Hans Uhlmann


Hans Uhlmann
During the spring of 1965, the Vondelpark in Amsterdam was the venue of an international sculpture exhibition. The event was curated by Willem Sandberg, three years after his retirement as director of the Stedelijk Museum (Amsterdam’s modern and contemporary art museum).
My secondary school mentor held a talk in the classroom about the exhibition, but I was interrupting him constantly. I happened to be an extreme know-it-all during my teenage years and according to me the mentor just didn’t get it.
At some point he said to me, ‘hey Ruhé, if you think you know best why don’t you step forward so you can address the class.’ And that is just what happened. I don’t think my story amounted to much, but I had really paid a lot of attention to the sculptures in the park and I had also taken lots of pictures.

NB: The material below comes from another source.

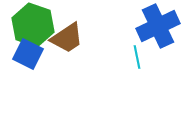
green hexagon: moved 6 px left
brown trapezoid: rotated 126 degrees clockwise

High point of the exhibition, also literally, was a five and a halve metre purple armchair by Wim T. Schippers. Close by was a painted tree trunk by Karel Appel, but I wasn’t too keen on it.
Also nearby, a steel contraption by the German artist Hans Uhlmann: this object was a favourite with children. Every now and then they would climb on it and no one seemed to mind this. I took a picture and wrote on the back: ‘Hans Uhlmann’s Amsterdammer Plastik mit Kinder’ (Hans Uhlmann’s Amsterdam sculpture with children). Then I sent it to the artist.
About a year later I received a letter from Uhlmann which also included some pictures. Uhlmann had written, ‘Die Plastik heisst jetzt offiziell die ‘Amsterdammer-Plastik’. (The sculpture is now officially known as the ‘Amsterdam-Sculpture’.)